* _WHAT YOU WILL DO_: Can you transcribe every entry word for word, skipping the images?

[ENTRIES PROVIDED — start]

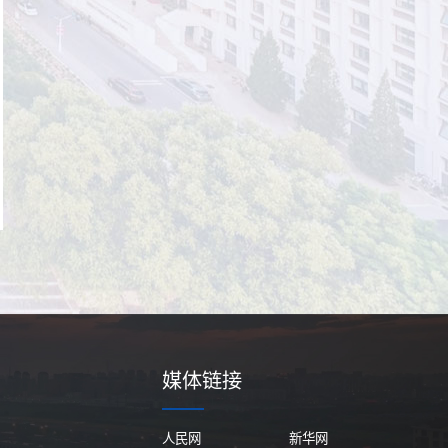
媒体链接
人民网
新华网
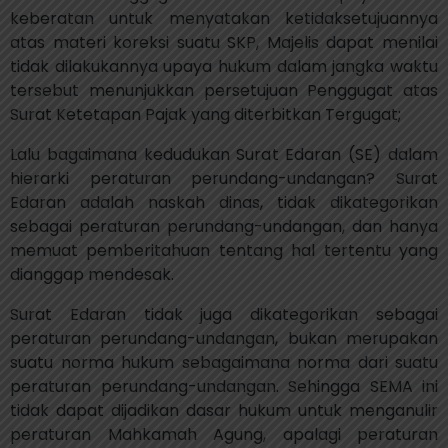
keberatan untuk menyatakan ketidaksetujuannya
atas materi koreksi suatu SKP, Majelis dapat menilai
tidak dilakukannya upaya hukum dalam jangka waktu
tersebut menunjukkan persetujuan Penggugat atas
Surat Ketetapan Pajak yang diterbitkan Tergugat;
Lalu bagaimana kedudukan Surat Edaran (SE) dalam
hierarki peraturan perundang-undangan? Surat
Edaran adalah naskah dinas, tidak dikategorikan
sebagai peraturan perundang-undangan, dan hanya
memuat pemberitahuan tentang hal tertentu yang
dianggap mendesak.
Surat Edaran tidak juga dikategorikan sebagai
peraturan perundang-undangan, bukan merupakan
suatu norma hukum sebagaimana norma dari suatu
peraturan perundang-undangan. Sehingga SEMA ini
tidak dapat dijadikan dasar hukum untuk menganulir
peraturan Mahkamah Agung, apalagi peraturan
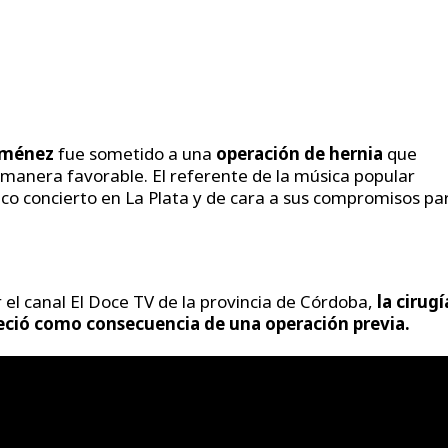
iménez
fue sometido a una
operación de hernia
que
 manera favorable. El referente de la música popular
co concierto en La Plata y de cara a sus compromisos pa
 el canal El Doce TV de la provincia de Córdoba,
la cirugí
areció como consecuencia de una operación previa.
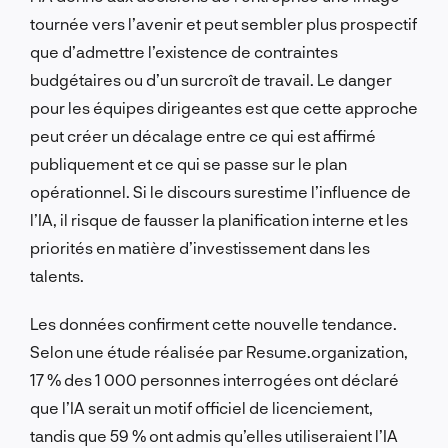
tournée vers l’avenir et peut sembler plus prospectif
que d’admettre l’existence de contraintes
budgétaires ou d’un surcroît de travail. Le danger
pour les équipes dirigeantes est que cette approche
peut créer un décalage entre ce qui est affirmé
publiquement et ce qui se passe sur le plan
opérationnel. Si le discours surestime l’influence de
l’IA, il risque de fausser la planification interne et les
priorités en matière d’investissement dans les
talents.
Les données confirment cette nouvelle tendance.
Selon une étude réalisée par Resume.organization,
17 % des 1 000 personnes interrogées ont déclaré
que l’IA serait un motif officiel de licenciement,
tandis que 59 % ont admis qu’elles utiliseraient l’IA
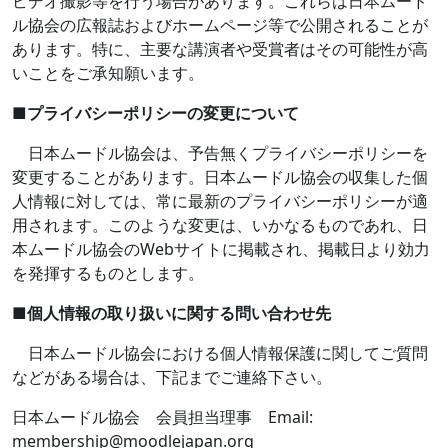
ビデオ撮影等を行う場合があります。これらは日本ムード
ル協会の広報誌およびホームページ等で公開されることが
あります。特に、主要な講演者や受賞者はその可能性が高
いことをご承知願います。
■
プライバシーポリシーの変更について
日本ムードル協会は、予告無くプライバシーポリシーを
変更することがあります。日本ムードル協会の収集した個
人情報に対しては、常に最新のプライバシーポリシーが適
用されます。このような変更は、いかなるものであれ、日
本ムードル協会の
Web
サイトに掲載され、掲載日より効力
を発揮するものとします。
■
個人情報の取り扱いに関する問い合わせ先
日本ムードル協会における個人情報保護に関してご質問
などがある場合は、下記までご連絡下さい。
日本ムードル協会 会員担当理事
Email:
membership@moodlejapan.org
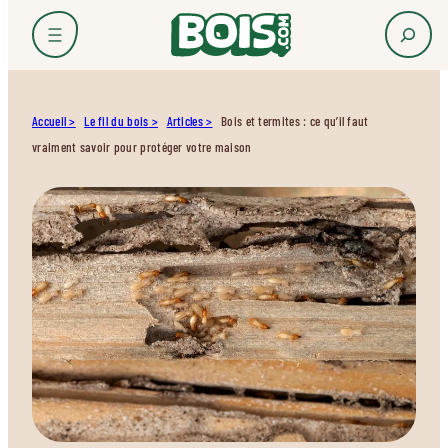
Accueil
Le fil du bois
Articles
Bois et termites : ce qu’il faut
vraiment savoir pour protéger votre maison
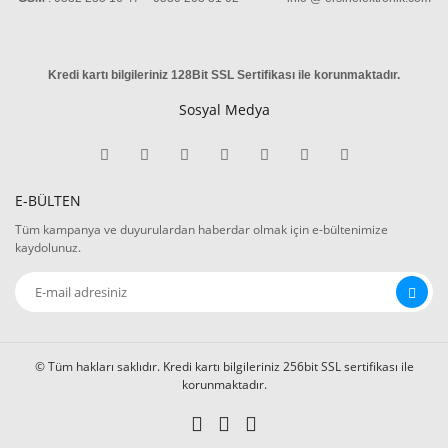
Kredi kartı bilgileriniz 128Bit SSL Sertifikası ile korunmaktadır
.
Sosyal Medya
E-BÜLTEN
Tüm kampanya ve duyurulardan haberdar olmak için e-bültenimize
kaydolunuz.
© Tüm hakları saklıdır. Kredi kartı bilgileriniz 256bit SSL sertifikası ile
korunmaktadır.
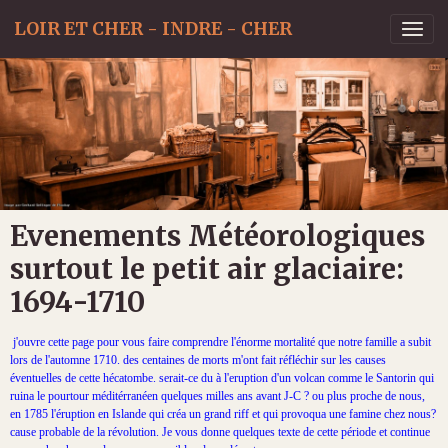
LOIR ET CHER - INDRE - CHER
Evenements Météorologiques
surtout le petit air glaciaire:
1694-1710
j'ouvre cette page pour vous faire comprendre l'énorme mortalité que notre famille a subit
lors de l'automne 1710. des centaines de morts m'ont fait réfléchir sur les causes
éventuelles de cette hécatombe. serait-ce du à l'eruption d'un volcan comme le Santorin qui
ruina le pourtour méditérranéen quelques milles ans avant J-C ? ou plus proche de nous,
en 1785 l'éruption en Islande qui créa un grand riff et qui provoqua une famine chez nous?
cause probable de la révolution. Je vous donne quelques texte de cette période et continue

[ENTRIES PROVIDED — finish]

* _EXERCISE SOLUTION_:
媒体链接
人民网
新华网
keberatan untuk menyatakan ketidaksetujuannya
atas materi koreksi suatu SKP, Majelis dapat menilai
tidak dilakukannya upaya hukum dalam jangka waktu
tersebut menunjukkan persetujuan Penggugat atas
Surat Ketetapan Pajak yang diterbitkan Tergugat;
Lalu bagaimana kedudukan Surat Edaran (SE) dalam
hierarki peraturan perundang-undangan? Surat
Edaran adalah naskah dinas, tidak dikategorikan
sebagai peraturan perundang-undangan, dan hanya
memuat pemberitahuan tentang hal tertentu yang
dianggap mendesak.
Surat Edaran tidak juga dikategorikan sebagai
peraturan perundang-undangan, bukan merupakan
suatu norma hukum sebagaimana norma dari suatu
peraturan perundang-undangan. Sehingga SEMA ini
tidak dapat dijadikan dasar hukum untuk menganulir
peraturan Mahkamah Agung, apalagi peraturan
iménez
fue sometido a una
operación de hernia
que
 manera favorable. El referente de la música popular
co concierto en La Plata y de cara a sus compromisos pa
 el canal El Doce TV de la provincia de Córdoba,
la cirugí
areció como consecuencia de una operación previa.
tournée vers l’avenir et peut sembler plus prospectif
que d’admettre l’existence de contraintes
budgétaires ou d’un surcroît de travail. Le danger
pour les équipes dirigeantes est que cette approche
peut créer un décalage entre ce qui est affirmé
publiquement et ce qui se passe sur le plan
opérationnel. Si le discours surestime l’influence de
l’IA, il risque de fausser la planification interne et les
priorités en matière d’investissement dans les
talents.
Les données confirment cette nouvelle tendance.
Selon une étude réalisée par Resume.organization,
17 % des 1 000 personnes interrogées ont déclaré
que l’IA serait un motif officiel de licenciement,
tandis que 59 % ont admis qu’elles utiliseraient l’IA
ビデオ撮影等を行う場合があります。これらは日本ムード
ル協会の広報誌およびホームページ等で公開されることが
あります。特に、主要な講演者や受賞者はその可能性が高
いことをご承知願います。
■
プライバシーポリシーの変更について
日本ムードル協会は、予告無くプライバシーポリシーを
変更することがあります。日本ムードル協会の収集した個
人情報に対しては、常に最新のプライバシーポリシーが適
用されます。このような変更は、いかなるものであれ、日
本ムードル協会の
Web
サイトに掲載され、掲載日より効力
を発揮するものとします。
■
個人情報の取り扱いに関する問い合わせ先
日本ムードル協会における個人情報保護に関してご質問
などがある場合は、下記までご連絡下さい。
日本ムードル協会 会員担当理事
Email:
membership@moodlejapan.org
Accueil
Le fil du bois
Articles
Bois et termites : ce qu’il faut
vraiment savoir pour protéger votre maison
Kredi kartı bilgileriniz 128Bit SSL Sertifikası ile korunmaktadır
.
Sosyal Medya
E-BÜLTEN
Tüm kampanya ve duyurulardan haberdar olmak için e-bültenimize
kaydolunuz.
© Tüm hakları saklıdır. Kredi kartı bilgileriniz 256bit SSL sertifikası ile
korunmaktadır.
LOIR ET CHER - INDRE - CHER
Evenements Météorologiques
surtout le petit air glaciaire:
1694-1710
j'ouvre cette page pour vous faire comprendre l'énorme mortalité que notre famille a subit
lors de l'automne 1710. des centaines de morts m'ont fait réfléchir sur les causes
éventuelles de cette hécatombe. serait-ce du à l'eruption d'un volcan comme le Santorin qui
ruina le pourtour méditérranéen quelques milles ans avant J-C ? ou plus proche de nous,
en 1785 l'éruption en Islande qui créa un grand riff et qui provoqua une famine chez nous?
cause probable de la révolution. Je vous donne quelques texte de cette période et continue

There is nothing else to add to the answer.